TASK DIRECTIONS
Going down the data below, set down exactly the line with "Annotated regions visible in this slice (semi-automatic" and each line after it through the line with "- L3 vertebra: <219,250,264,305>"; no other lines.

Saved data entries
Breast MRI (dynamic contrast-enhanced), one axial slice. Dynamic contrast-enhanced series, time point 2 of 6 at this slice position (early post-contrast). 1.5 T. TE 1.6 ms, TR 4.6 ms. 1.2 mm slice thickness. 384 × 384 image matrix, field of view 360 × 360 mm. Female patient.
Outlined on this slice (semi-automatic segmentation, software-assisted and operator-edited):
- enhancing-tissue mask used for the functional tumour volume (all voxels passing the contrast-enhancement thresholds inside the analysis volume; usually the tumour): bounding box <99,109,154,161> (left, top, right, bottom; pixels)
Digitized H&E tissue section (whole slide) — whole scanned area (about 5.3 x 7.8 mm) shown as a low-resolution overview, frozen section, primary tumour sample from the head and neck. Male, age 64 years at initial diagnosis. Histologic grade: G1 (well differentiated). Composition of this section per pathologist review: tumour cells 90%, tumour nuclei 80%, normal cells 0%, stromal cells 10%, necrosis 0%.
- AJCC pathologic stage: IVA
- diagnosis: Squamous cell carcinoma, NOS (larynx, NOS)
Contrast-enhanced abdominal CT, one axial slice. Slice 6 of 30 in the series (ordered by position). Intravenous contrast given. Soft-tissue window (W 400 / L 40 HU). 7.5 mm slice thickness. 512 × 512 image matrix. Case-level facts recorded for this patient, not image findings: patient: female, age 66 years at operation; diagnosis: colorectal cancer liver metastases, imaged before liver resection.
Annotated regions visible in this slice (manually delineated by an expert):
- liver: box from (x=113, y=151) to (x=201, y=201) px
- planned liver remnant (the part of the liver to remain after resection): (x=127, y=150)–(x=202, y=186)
---
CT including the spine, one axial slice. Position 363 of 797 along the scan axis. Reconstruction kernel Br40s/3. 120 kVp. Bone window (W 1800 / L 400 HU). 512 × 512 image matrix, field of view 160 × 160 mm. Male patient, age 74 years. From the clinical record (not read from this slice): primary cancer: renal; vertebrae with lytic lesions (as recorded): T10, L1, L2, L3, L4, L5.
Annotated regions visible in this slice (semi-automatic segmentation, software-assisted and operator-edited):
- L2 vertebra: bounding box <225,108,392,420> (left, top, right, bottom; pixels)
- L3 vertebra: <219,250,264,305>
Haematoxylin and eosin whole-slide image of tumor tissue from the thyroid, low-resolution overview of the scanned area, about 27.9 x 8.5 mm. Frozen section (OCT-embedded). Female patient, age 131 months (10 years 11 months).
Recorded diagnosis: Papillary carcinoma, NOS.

EXERCISE RESPONSE
Annotated regions visible in this slice (semi-automatic segmentation, software-assisted and operator-edited):
- L2 vertebra: bounding box <225,108,392,420> (left, top, right, bottom; pixels)
- L3 vertebra: <219,250,264,305>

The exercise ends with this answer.